About your presenters

David Shapiro
David Shapiro

Managing Partner, Healthtech Fund

David has over 25 years of experience as an investor, adviser, and board member, with expertise across early- and late-stage venture capital. Before joining Alumni Ventures, David was Senior VP of Corporate Development and Business Development for DataXu, a marketer-aligned data and analytics company. Prior to his time at DataXu, he was a Director with the global venture and private equity firm 3i, including board directorships with ten companies. He also worked in the private equity group at GE Asset Management where he specialized in late-stage venture and growth capital opportunities. David received his BA in History from Yale in 1991 and an MBA from the Tuck School of Business at Dartmouth in 2000.

Ludwig Pierre Schulze
Ludwig Pierre Schulze

Managing Partner, Healthtech Fund

Ludwig has been on all sides of venture — as an entrepreneur, corporate buyer of ventures, and venture capitalist. Before Alumni Ventures, he experienced the daily realities of entrepreneurship as Founder and CEO of a mobile payments venture that served over 12 million people.
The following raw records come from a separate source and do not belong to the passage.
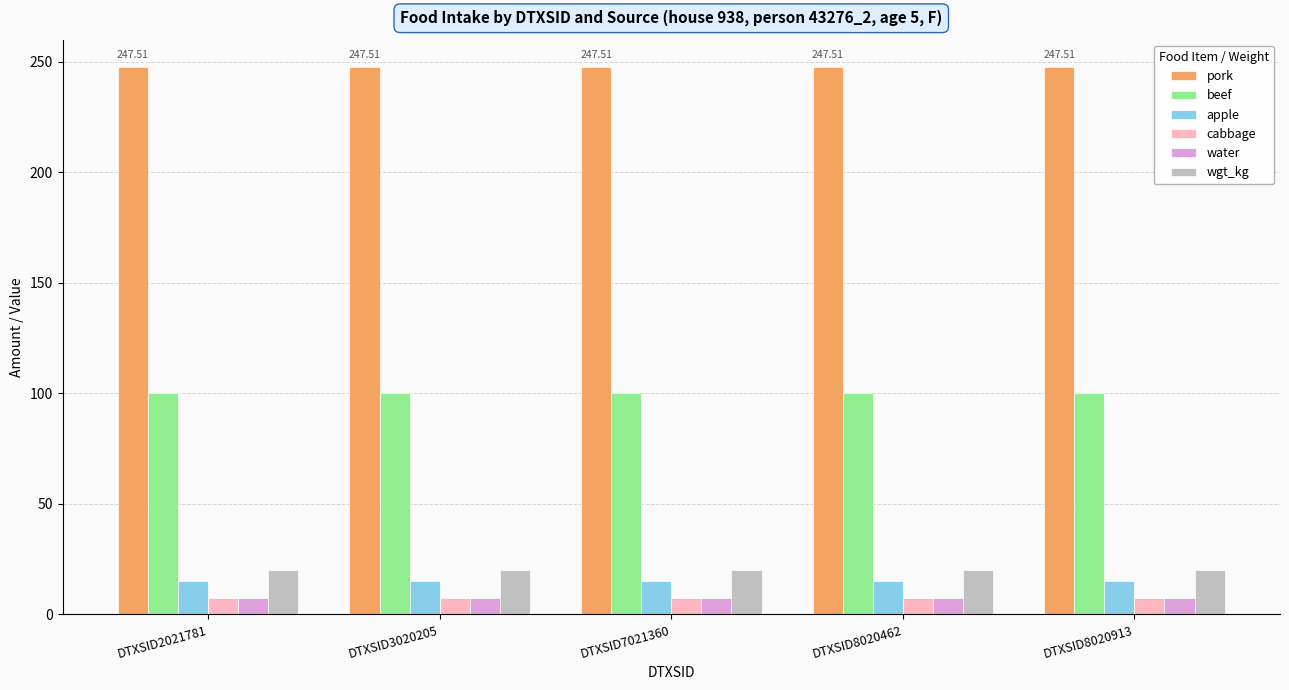

True or false: beef has a value of 100.0 at DTXSID7021360.

True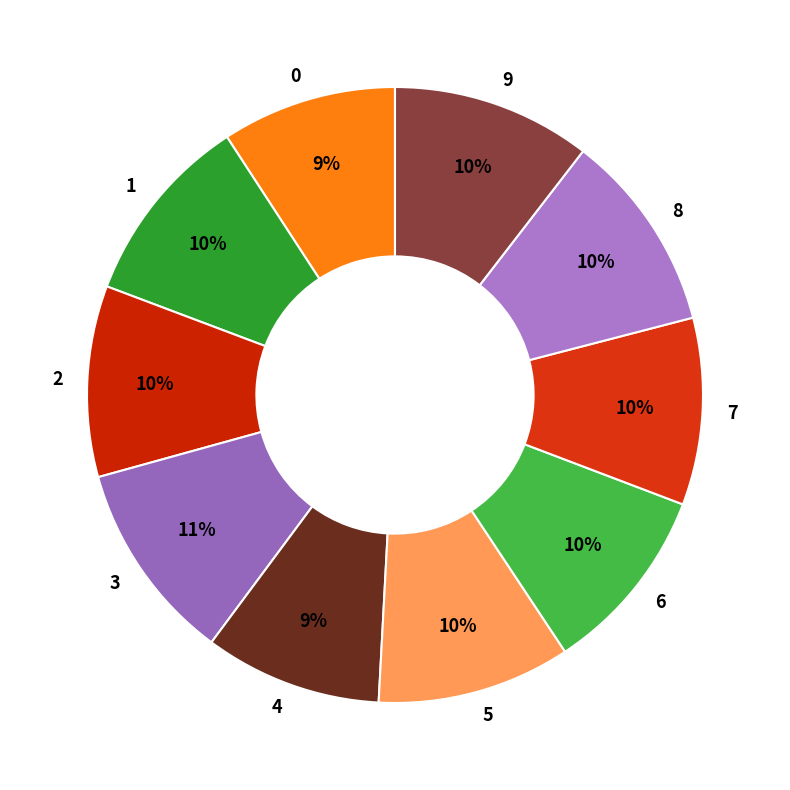

To the nearest percent, what is the combined percentage of 7 and 2?

20%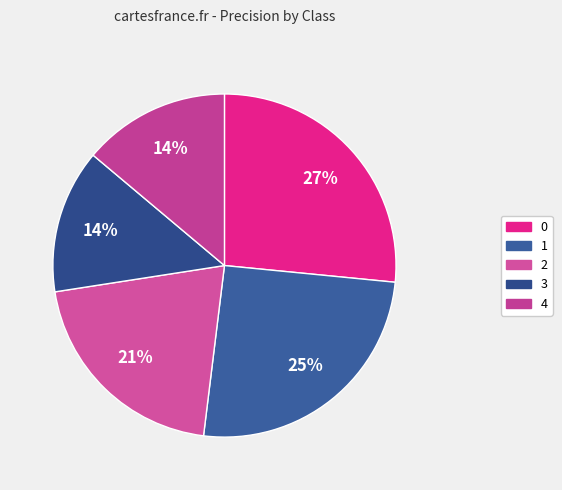

True or false: 3 accounts for 14% of the total.

True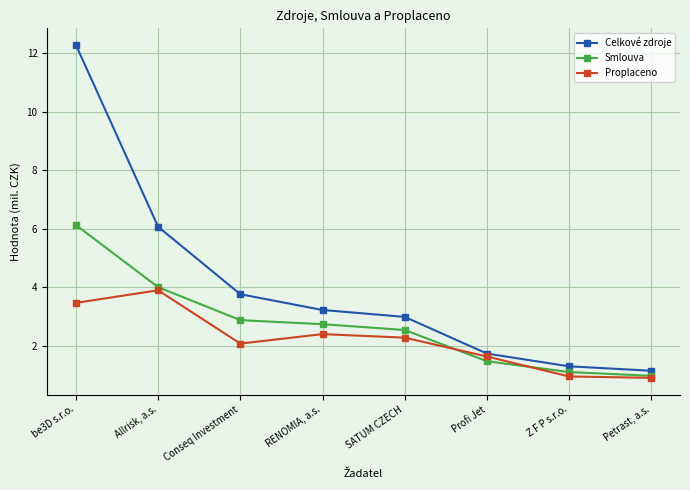

What is the label of the 7th point from the left?

Z F P s.r.o.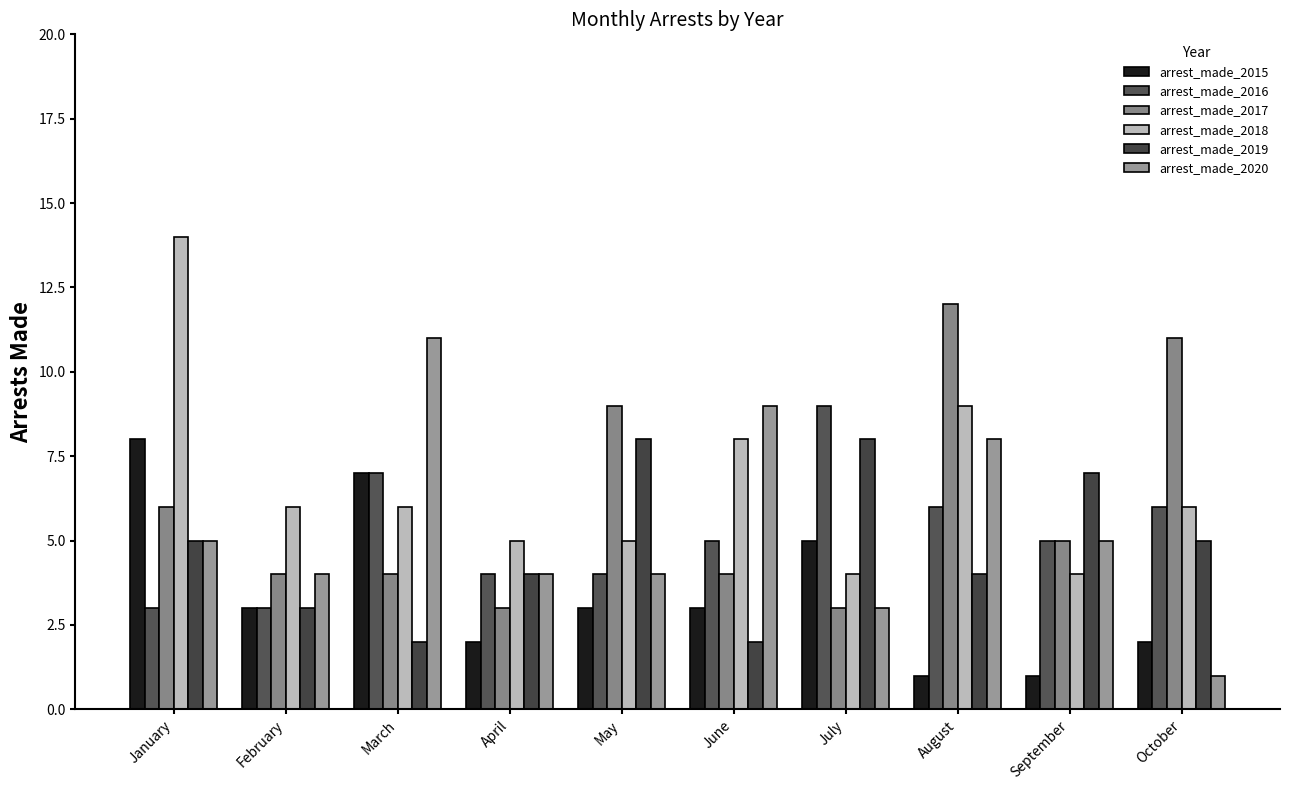

Is the value of arrest_made_2017 at August greater than the value of arrest_made_2020 at June?

Yes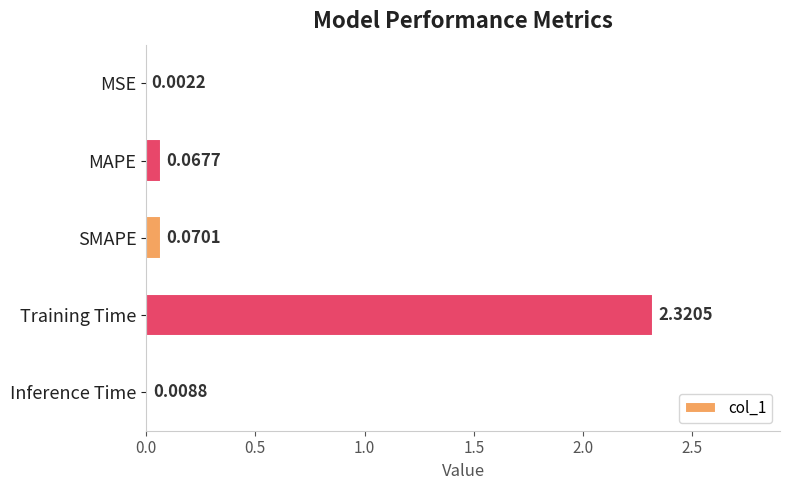

What is the change in value from MSE to SMAPE?

+0.1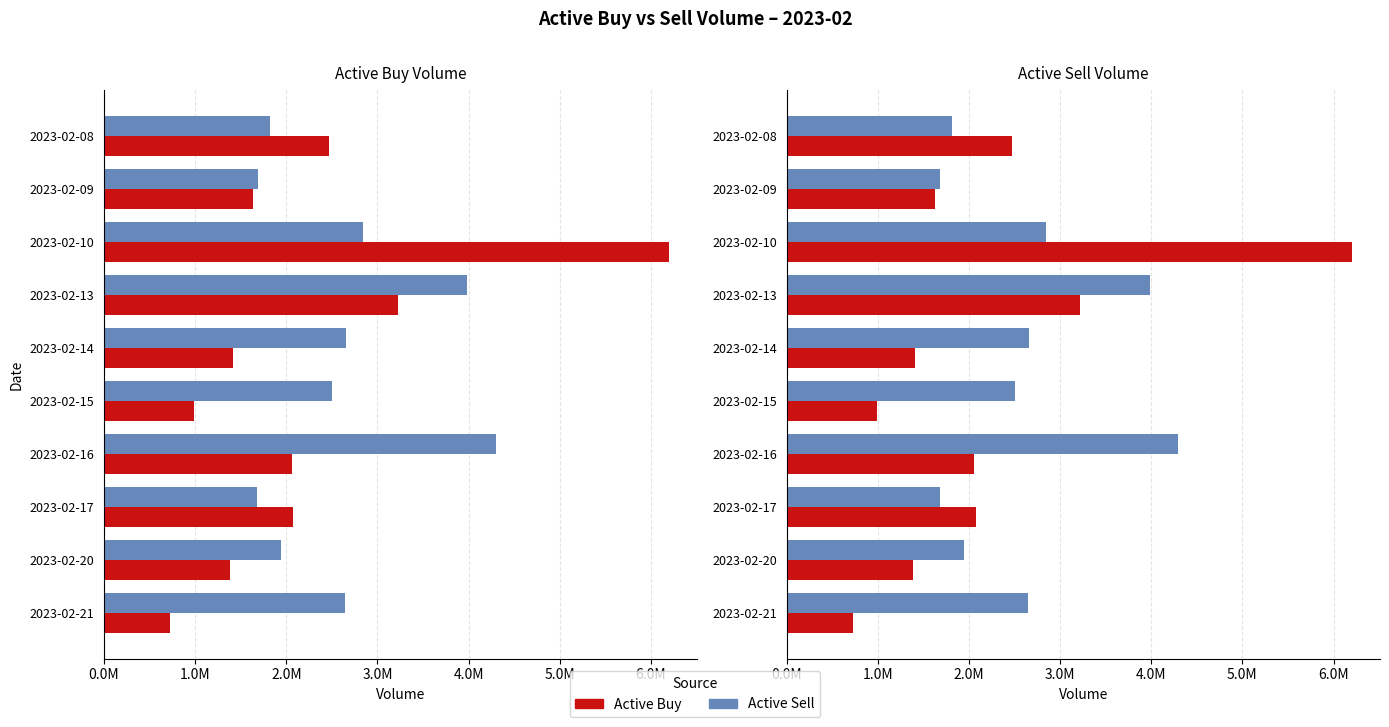

The Active Buy series shows 2469815 at 2023-02-08. True or false?

True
Earlier, at a Fortune 100 telecommunications manufacturer (Nokia), he held general manager and business development roles that included investing in and acquiring venture-backed businesses. His first experience in venture capital was with an $800 million global fund that focused on enterprise and mobile software both before and after the dot.com crash. Ludwig began his career as a strategy consultant with the Boston Consulting Group. He has a BA from Brown University and an MBA from Columbia. He lives in NYC with his wife and 2 teenagers.